Legislative bodies and agencies across the country have adopted virtual participation and public comment sessions in response to COVID-19, but TVA still hasn’t opened the door to public participation – even virtually – during its Board meetings.
This Wednesday’s “Take Back TVA” rally will feature a reading of demands for TVA and a number of speakers will amplify pressing issues for TVA and the region. Local musicians will also perform and the event will include marches through Market Square.
WHEN: Wednesday, August 18, 6 – 7:30 PM ET
WHERE: Outside TVA Towers in Market Square, downtown Knoxville. Masks are strongly encouraged, and the outdoor location allows for social distancing.
Virtual live streaming on the Tennessee Valley Energy Democracy Movement Facebook page.
WHO: Tennessee Valley Energy Democracy Movement in partnership with Southern Alliance for Clean Energy, Appalachian Voices, Center for Biological Diversity, the Sunrise Movement, and other local organizations. Speakers include:
- Julie Bledsoe, concerned citizen and advocate, wife of Kingston coal ash worker
- Councilwoman Amelia Parker, Knoxville City Council
- Gabriela Sarri-Tobar, Energy Justice Campaigner, Center for Biological Diversity
- Maggie Shober, Director of Utility Reform, Southern Alliance for Clean Energy
A powerful “People’s TVA Hearing,” hosted recently by a diverse coalition of environmental and advocacy organizations, made it clear that Tennessee Valley residents want more say over their public utility, particularly given major decisions the Board is facing, such as:
- Restoring public listening sessions to hear from the people TVA serves,
- Committing to 100% clean energy by 2030,
- Retiring aging coal plants and not building new fossil gas plants,
- Protecting coal ash workers and communities that may face exposure to coal ash, and
- Disposing of coal ash properly with public health and safety as the utmost priority.
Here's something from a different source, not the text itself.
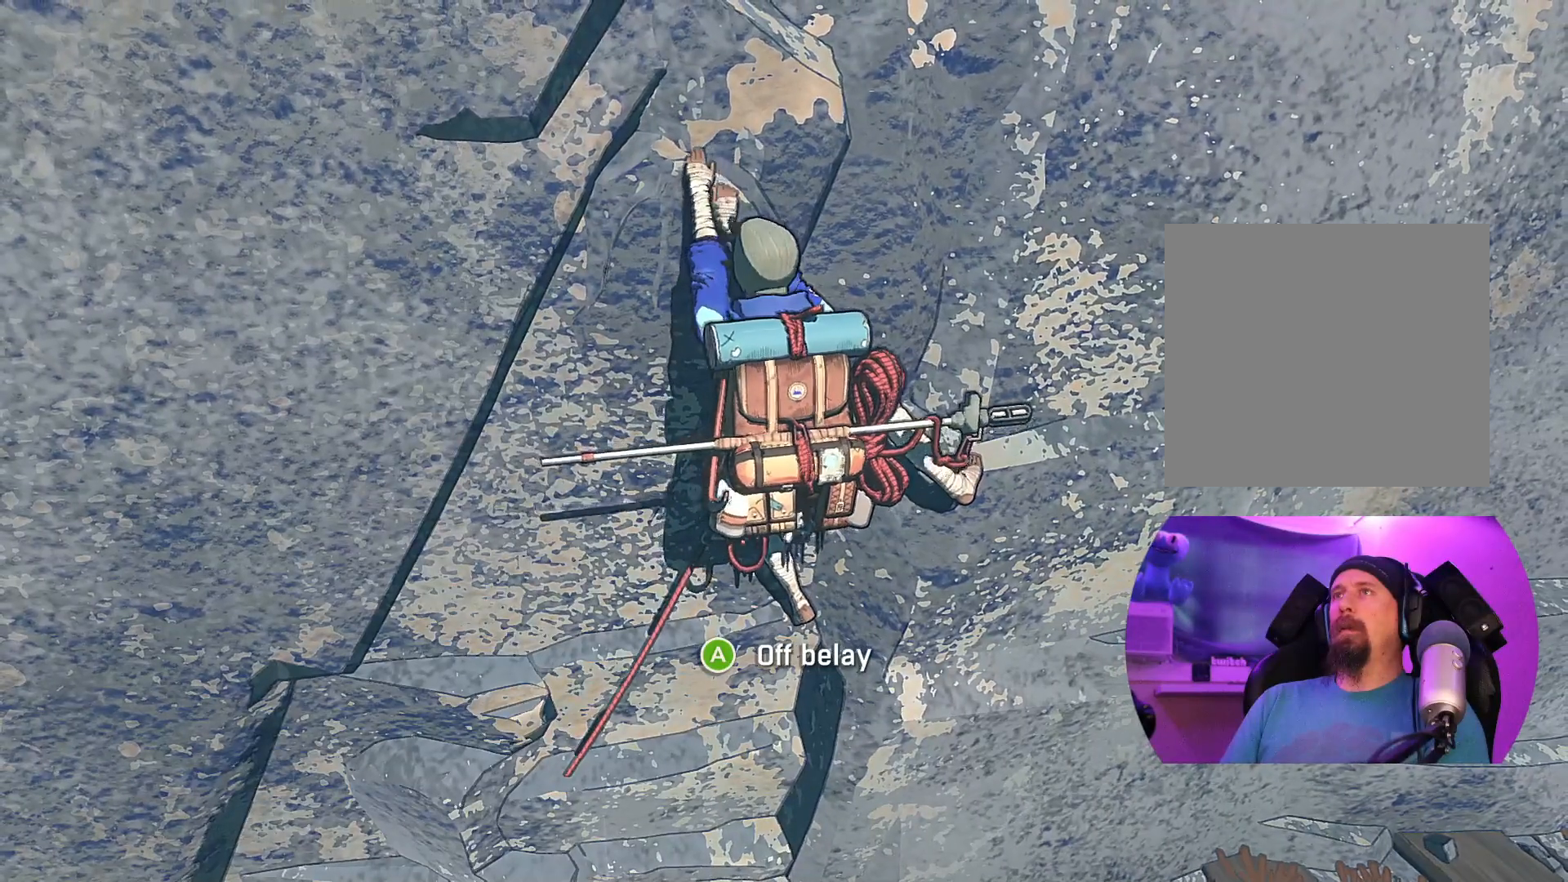
{"buttons": ["R1"], "left_stick": "center", "right_stick": "center", "events": [[17, "left_stick", "up-right"], [167, "left_stick", "center"], [367, "R1", "down"]]}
Founded in the 1930s as a 100% renewable energy-powered utility charged with promoting environmental stewardship, job creation, and innovation, TVA has strayed considerably from that original mission. It’s time for the nation’s largest public utility to once again serve the Tennessee Valley with public power values.
Since 1985, the Southern Alliance for Clean Energy has worked to promote responsible and equitable energy choices to ensure clean, safe, and healthy communities throughout the Southeast. Learn more at www.cleanenergy.org.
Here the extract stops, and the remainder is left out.